Sandrine Cloarec, directrice générale du Crous de Montpellier – Occitanie, revient sur la mise en place du repas à un euro pour tous les étudiants, une mesure entrée en vigueur ce lundi 4 mai, partout en France. Le Crous a opéré un virage tarifaire important. De quoi parle-t-on et qui est impacté ? Il faut savoir que la production d’un repas servi au Crous coûte entre 8 et 9 euros. Depuis ce lundi 4 mai et comme partout en France, il est proposé au tarif unique de 1 euro à l’ensemble des étudiants, dans nos différents points de restauration.
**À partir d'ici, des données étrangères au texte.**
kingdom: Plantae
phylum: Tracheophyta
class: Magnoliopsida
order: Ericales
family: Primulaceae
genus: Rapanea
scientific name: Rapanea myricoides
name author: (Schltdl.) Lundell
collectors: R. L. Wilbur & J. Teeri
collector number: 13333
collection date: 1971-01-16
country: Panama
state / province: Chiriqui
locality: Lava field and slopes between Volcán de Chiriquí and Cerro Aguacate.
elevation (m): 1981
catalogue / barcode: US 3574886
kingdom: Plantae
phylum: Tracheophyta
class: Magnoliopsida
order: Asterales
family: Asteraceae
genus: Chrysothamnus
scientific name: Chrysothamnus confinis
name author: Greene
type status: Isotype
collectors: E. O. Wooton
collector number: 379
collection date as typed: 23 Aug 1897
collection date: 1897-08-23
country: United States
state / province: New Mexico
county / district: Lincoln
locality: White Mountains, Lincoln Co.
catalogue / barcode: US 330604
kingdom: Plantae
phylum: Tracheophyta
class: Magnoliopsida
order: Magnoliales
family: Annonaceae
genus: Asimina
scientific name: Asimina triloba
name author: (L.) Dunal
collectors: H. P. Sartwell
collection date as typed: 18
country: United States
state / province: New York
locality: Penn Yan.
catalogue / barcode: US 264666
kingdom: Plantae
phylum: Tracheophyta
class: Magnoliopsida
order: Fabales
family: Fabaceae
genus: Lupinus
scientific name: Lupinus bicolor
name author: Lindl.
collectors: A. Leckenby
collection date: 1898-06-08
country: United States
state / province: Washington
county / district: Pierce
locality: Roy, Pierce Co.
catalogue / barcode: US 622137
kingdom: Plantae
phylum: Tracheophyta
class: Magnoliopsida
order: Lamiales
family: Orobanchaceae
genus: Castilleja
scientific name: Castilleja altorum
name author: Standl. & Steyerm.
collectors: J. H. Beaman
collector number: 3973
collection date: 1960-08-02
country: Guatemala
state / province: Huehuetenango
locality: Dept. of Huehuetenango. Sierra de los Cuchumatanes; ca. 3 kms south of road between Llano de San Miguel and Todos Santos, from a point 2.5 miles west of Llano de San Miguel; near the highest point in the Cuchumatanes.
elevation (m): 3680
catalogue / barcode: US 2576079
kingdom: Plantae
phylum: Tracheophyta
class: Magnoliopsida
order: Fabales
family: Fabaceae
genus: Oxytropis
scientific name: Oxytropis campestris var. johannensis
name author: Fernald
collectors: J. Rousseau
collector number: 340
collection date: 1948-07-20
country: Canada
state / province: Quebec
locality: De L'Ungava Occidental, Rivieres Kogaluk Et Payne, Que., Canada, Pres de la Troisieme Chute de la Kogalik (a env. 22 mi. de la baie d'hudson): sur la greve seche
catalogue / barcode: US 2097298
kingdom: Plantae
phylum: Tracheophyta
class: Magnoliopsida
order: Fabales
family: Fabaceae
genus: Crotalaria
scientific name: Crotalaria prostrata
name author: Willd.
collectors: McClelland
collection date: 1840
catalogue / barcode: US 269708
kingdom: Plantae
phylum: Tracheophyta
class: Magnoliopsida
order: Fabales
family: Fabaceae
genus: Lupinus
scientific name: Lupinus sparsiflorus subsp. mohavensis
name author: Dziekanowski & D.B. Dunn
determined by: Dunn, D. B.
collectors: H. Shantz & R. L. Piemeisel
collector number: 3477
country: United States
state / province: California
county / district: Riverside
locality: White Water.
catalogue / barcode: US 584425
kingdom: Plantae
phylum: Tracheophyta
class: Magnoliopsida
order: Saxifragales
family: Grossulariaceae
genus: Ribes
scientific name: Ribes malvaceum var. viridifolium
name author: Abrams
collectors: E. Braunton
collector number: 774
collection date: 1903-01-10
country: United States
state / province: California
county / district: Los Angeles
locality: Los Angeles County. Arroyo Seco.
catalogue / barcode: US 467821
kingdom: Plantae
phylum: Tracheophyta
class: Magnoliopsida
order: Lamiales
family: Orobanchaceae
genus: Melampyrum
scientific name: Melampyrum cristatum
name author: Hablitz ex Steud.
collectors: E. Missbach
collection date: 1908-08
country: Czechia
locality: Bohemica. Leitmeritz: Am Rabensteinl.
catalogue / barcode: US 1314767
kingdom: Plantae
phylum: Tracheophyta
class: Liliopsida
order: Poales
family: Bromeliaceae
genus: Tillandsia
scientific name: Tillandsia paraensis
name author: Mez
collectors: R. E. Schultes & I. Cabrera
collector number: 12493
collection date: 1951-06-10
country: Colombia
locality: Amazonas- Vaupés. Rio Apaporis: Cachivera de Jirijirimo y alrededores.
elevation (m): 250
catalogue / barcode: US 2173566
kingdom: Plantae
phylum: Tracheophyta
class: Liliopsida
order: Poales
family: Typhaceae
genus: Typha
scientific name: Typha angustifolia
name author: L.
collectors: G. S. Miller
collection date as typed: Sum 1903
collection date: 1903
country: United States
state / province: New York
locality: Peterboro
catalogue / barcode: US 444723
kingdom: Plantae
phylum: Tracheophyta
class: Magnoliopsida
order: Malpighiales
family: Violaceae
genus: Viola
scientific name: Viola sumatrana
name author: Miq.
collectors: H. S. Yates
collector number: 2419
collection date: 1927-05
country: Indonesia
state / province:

C’était le tarif appliqué à tous les bénéficiaires de bourses, quand les autres devaient débourser 3,30 euros.
Le contenu du repas à 1 euro
Dans les restaurants universitaires, le modèle est celui d’un plat chaud et de deux éléments périphériques : entrée, fromage ou dessert. Dans les cafétérias et les brasseries, qui sont des structures plus petites, le plat chaud est remplacé par un sandwich ou une pizza. Les étudiants ont évidemment la possibilité de rajouter des éléments qu’ils paieront en supplément. Cette offre à 1 euro peut être activée une fois par service, midi et soir.
Qualité et quantité inchangées
Cette baisse du prix ne risque-t-elle pas d’entraîner une baisse de la qualité ou des quantités ? Sandrine Cloarec se veut rassurante : « Dans l’assiette, rien ne change. Il s’agit du même repas, des mêmes quantités, de la même qualité et de la même diversité que ce que nous proposions à nos étudiants la semaine dernière. » Dans les restaurants universitaires situés sur les campus Vert-Bois, Triolet et Richter, les repas sont cuisinés sur place.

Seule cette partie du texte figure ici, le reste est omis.